As a young man seeking meaning in a disordered life, I became a martial artist. The structure and the discipline of Shotokan Karate appealed but it was the spiritual discipline and the emphasis on respect and connection to a wider, global community that gave me what I was looking for.
My first exposure to a tea ceremony was in this world. Invited to observe a ceremony I was profoundly moved. Even in this situation I was drawn to meditate on the bringing together and focus this deceptively simple ceremony created. A harmony of thought, feel and movement similar to my own experience of kata.
The power of the tea bowl as the focal vessel for providing spiritual and corporeal nourishment struck me and stayed with me.

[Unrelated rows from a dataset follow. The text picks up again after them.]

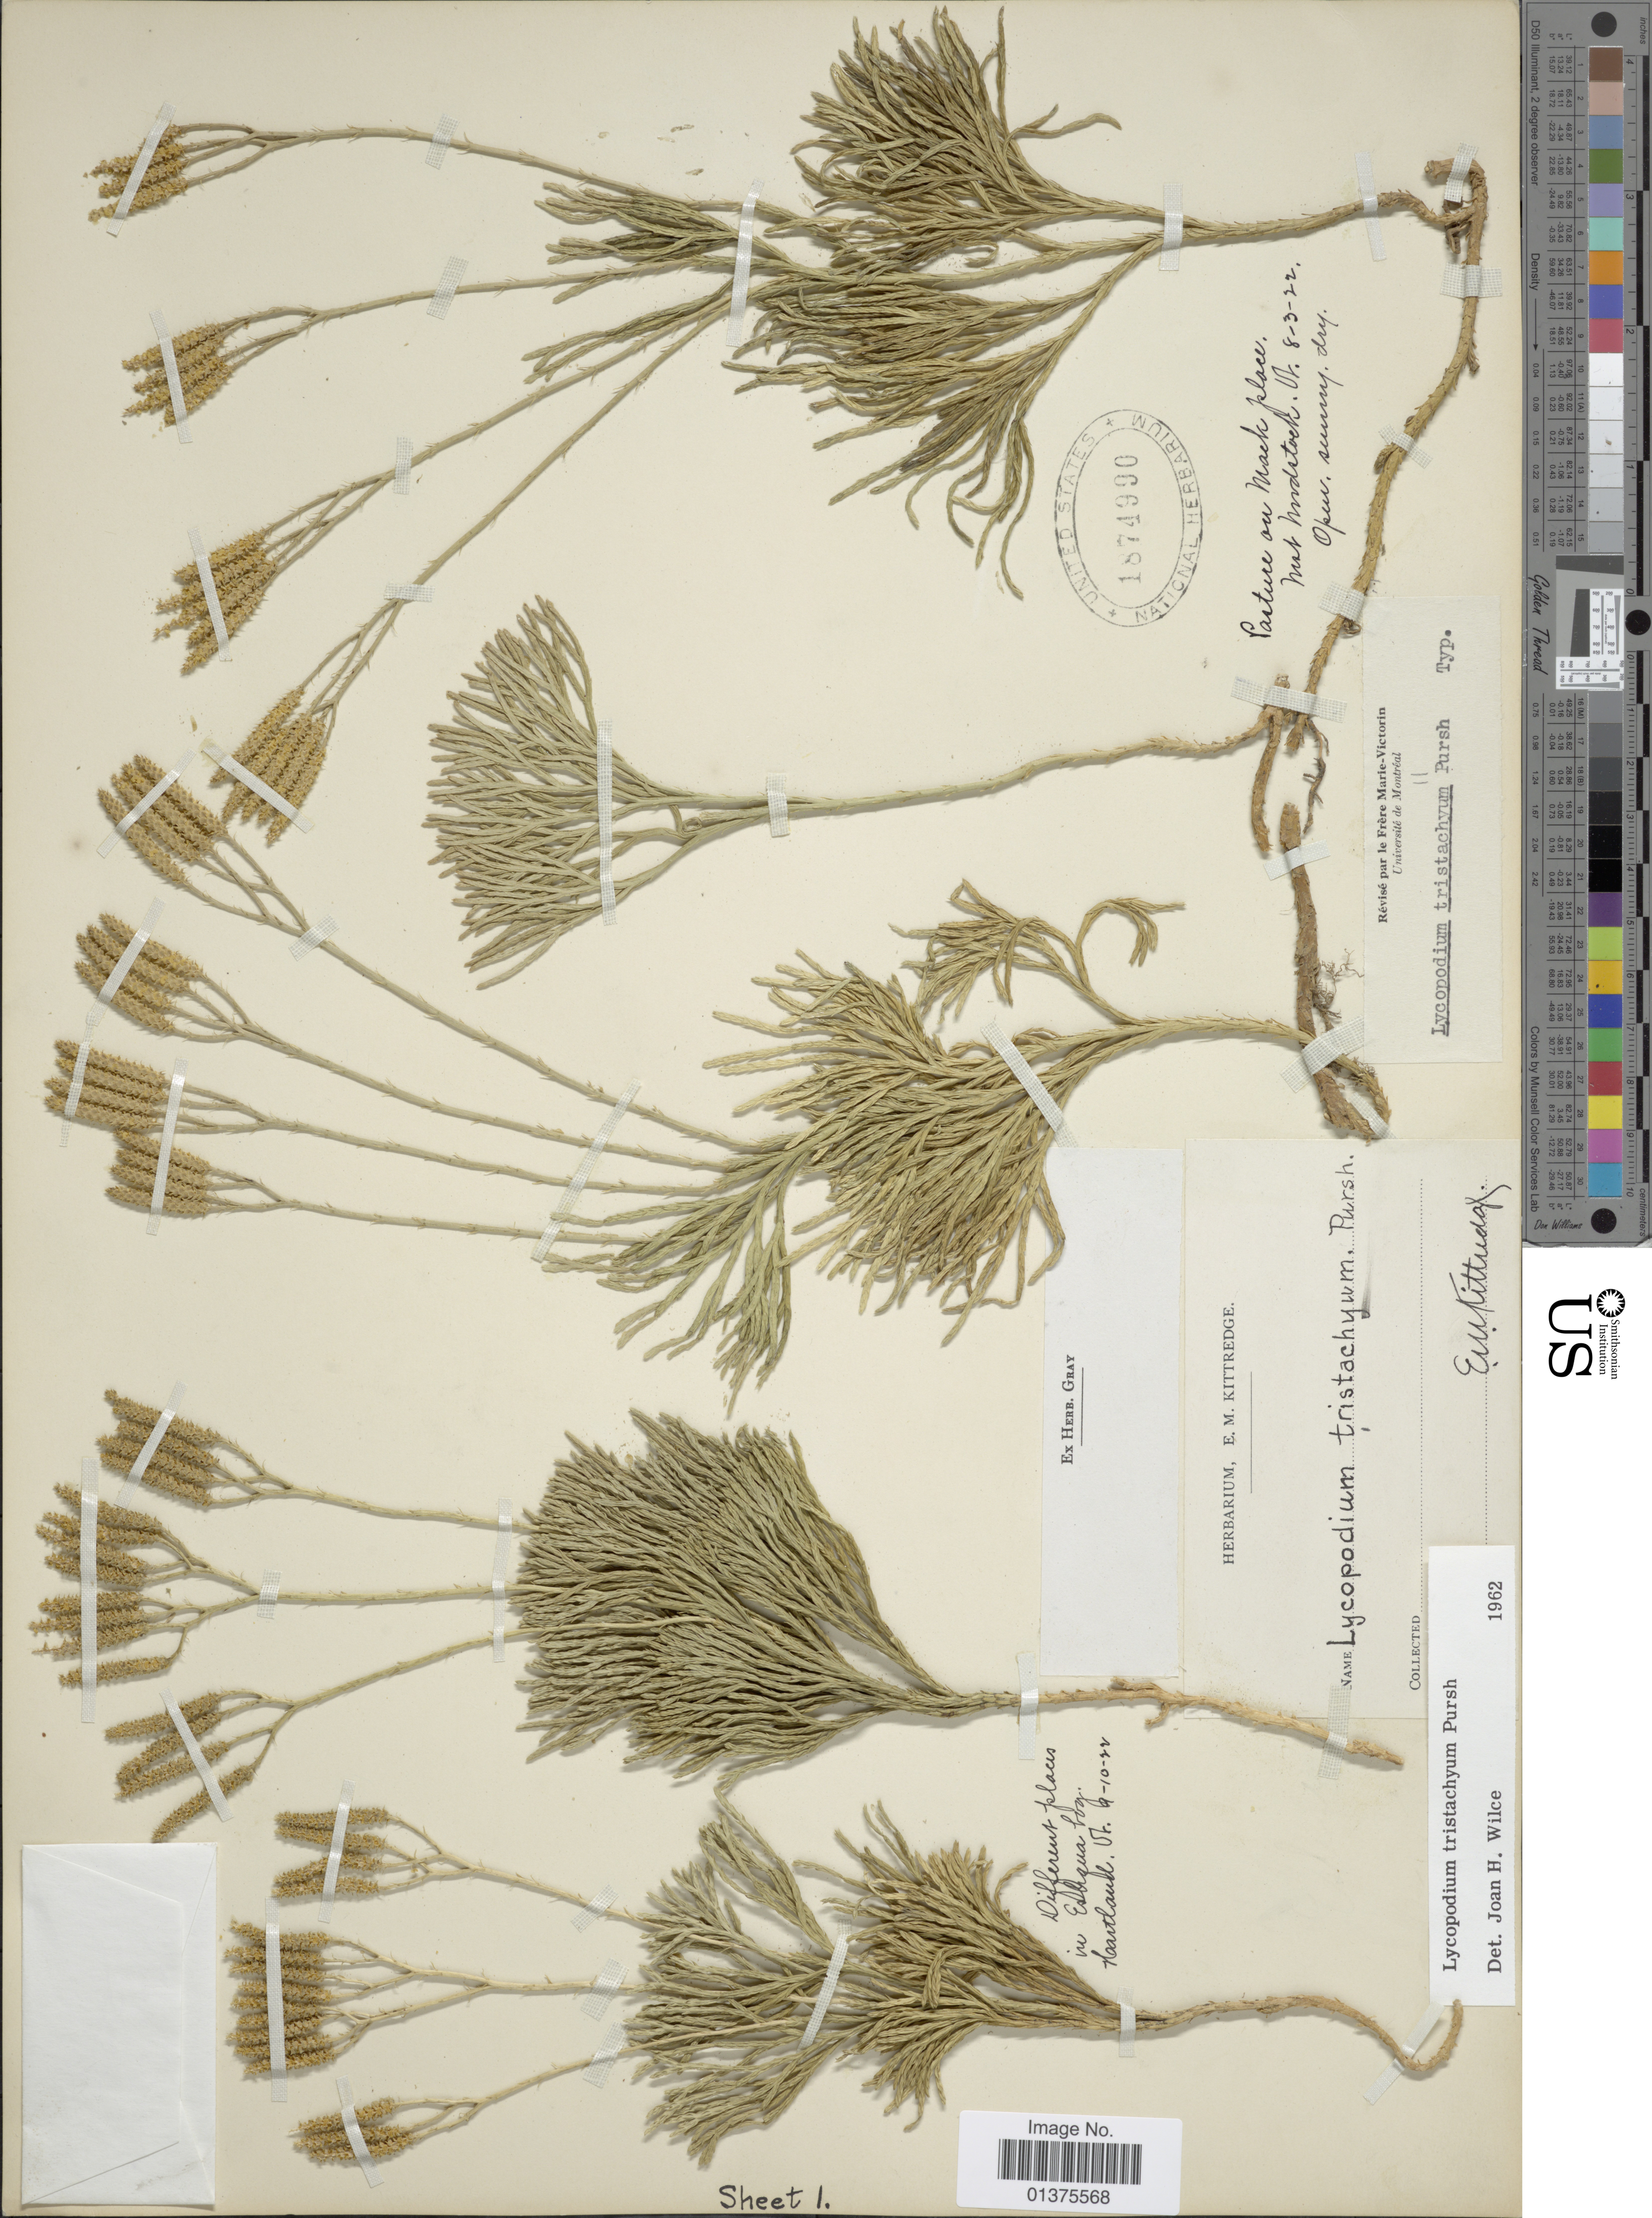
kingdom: Plantae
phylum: Tracheophyta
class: Lycopodiopsida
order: Lycopodiales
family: Lycopodiaceae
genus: Diphasiastrum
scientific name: Diphasiastrum tristachyum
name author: (Pursh) Holub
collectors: E. Kittridge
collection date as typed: Transcribed d/m/y: 8/3/22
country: United States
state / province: Vermont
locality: Pasture on Mack place. West Woodstock, Vt.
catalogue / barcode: US 1874990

When I began to work in clay 10 years later I did not feel ready to begin to produce Teabowls. The work I did create relied on the unpredictability of the glaze finishes I used and the displine imposed by using Limoges porcelain. My dissertation was on crystalline and copper red glazes. I combined these to produce objects which I could only hope would encourage people to reflect on the unselfconscious beauty of natural process. My national success following New Designers, my selection for The Festival of Britain and unexpectedly frenetic international profile did not provide the stillness that I needed to evolve these ideas.
It is only in recent years, three decades on, that I have finally felt ready to make my contribution to the world of Chado.
Returning to live in a place of natural beauty, gloriously varied geology and bountiful woodlands has been an important part of this decision. The structure and discipline of creating multiple items of bespoke dining ware for Michelin starred chefs has also played a part. This has helped remind me that rituals around eating and drinking surround us, whether we chose to label them as spiritual or not. It has also helped my understanding of the importance of a sense of connecting narrative in my work. These factors have driven my increasing use of natural unrefined materials and my joy in the unpredictable beauty they create.
Teabowls invite interaction from all our senses.
Foraged materials provide a connection from these to the natural world. When creating a Teabowl, I invite these connections to be experienced. I have been honoured enough to be able to observe some of my Teabowls in use. That experience, including the consideration they receive, transforms my relationship with the Teabowl and continually inspires my future practice.
It is the interaction of iterative processes in studio, tearoom and landscape that helps inspire and drives my work forward.